My favorite assignment that my son received in those early years: write a story about 112 minus 13! This might be o.k. if the curriculum included a grounding in the basics of addition, subtraction, multiplication and division, but it doesn't. The parents "in the know" work hard to get tutors or supplement their children. However, the children of New York City will continue to suffer unless there are changes to the curriculum.

Kudos also to the Daily News for writing about this issue.

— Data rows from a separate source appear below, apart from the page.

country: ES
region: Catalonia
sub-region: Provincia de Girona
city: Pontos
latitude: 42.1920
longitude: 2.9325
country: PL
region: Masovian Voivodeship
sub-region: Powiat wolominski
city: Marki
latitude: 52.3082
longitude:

Many parents remain as naive as I once was and assume their children are learning what most reasonable people assume they need to learn in mathematics.

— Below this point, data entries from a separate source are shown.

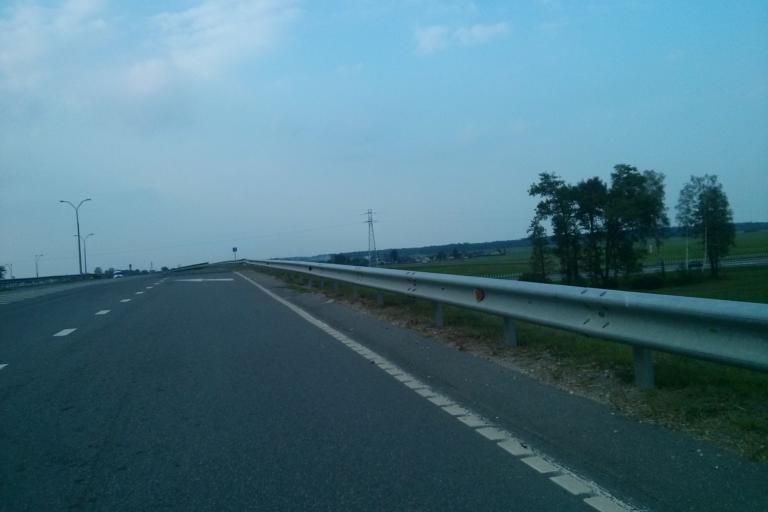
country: BY
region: Minsk
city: Chervyen'
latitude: 53.7227
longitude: 28.3949
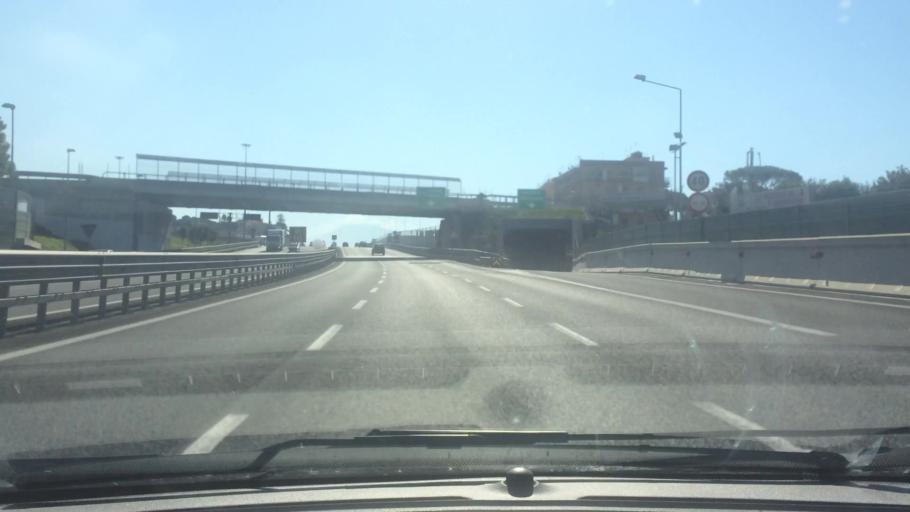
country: IT
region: Campania
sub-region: Provincia di Napoli
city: Ercolano
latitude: 40.8175
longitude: 14.3542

I would love to see more in depth coverage on curricular choices, across all the disciplines, in New York City and how poor the Klein administration's choices have been. (Hey, if you do that, I'll be happy to even bring you a piece of!)

Betsy Scherl (former District 2 parent)

October 21, 2006

Dear Editor,

In 1984, Uniondale High School's AP Calculus class was a diverse bunch. Led by the late Frank Toner, the program was tough. Mr. Toner set the bar high, and didn't mince words when he thought we were slacking. We were black. We were white. We were male. We were female. We graduated and went to Harvard, MIT, and an assortment of excellent colleges.

What made us successful? A well-executed, traditional, demanding program. Not one of us took supplementary classes; there was no need. How offensive for reform math advocates to suggest that women and minorities can't excel in traditional mathematics programs!

To achieve success and equality in mathematics education, we must provide equal access to well-executed, traditional rigor starting in the earliest grades. Reform math programs, like Everyday Math and Investigations, tether a child's success to their parents' willingness and ability to supplement and are doomed to widen achievement gaps, not narrow them. Reform math programs propagate the very inequities they strive to eliminate.

Mr. Toner, Mr. Silverman, Mr. Roberti, thank you! Thank you for setting high standards. You were appreciated then, you are appreciated even more now!

Holly Tsakiris Horrigan
Uniondale High School 1984
Massachusetts Institute of Technology 1988

October 23, 2006

Re "Put two and two together" (Oct. 16): Why do educated men like Mayor Bloomberg and Chancellor Joel Klein act contrarian in the face of compelling evidence? It goes like this: Singapore, Korea, Japan, Hong Kong, Belgium, and the Czech Republic represent some of the top performing countries in math as determined by the TIMSS (Trends in International Math and Science Study). What these countries have in common, other than their performance, is the remarkable similarity in their national math standards. The textbooks they use correlate to those standards.

A few very noble and brilliant professors of mathematics persuaded California to do the same. With their help, California developed standards that emulated those of the top performing TIMSS nations. Most California schools purchased the state adopted textbooks that correlated well to the new standards. Their scores took off. No surprise.

As obvious as this rational approach to implementing mathematics curricula sounds, the management of New York City schools has decided they know better. They have implemented the very same type of curriculum that took the California scores into the tank in the first place. New York City schools not doing so well in math? No surprise.

My daughters had the same program, Everyday Math, which NYC has been implementing. I spent summers remediating and filling in the gaps so they would be ready for algebra. Not all kids have a mom who was a math major and an engineer. That is why we must demand that experimentation on our children stop. That is why we must demand those acting in this contrarian manner be held accountable. Someone needs to call these guys on the carpet. And for the sake of the children, it needs to be done sooner rather than later.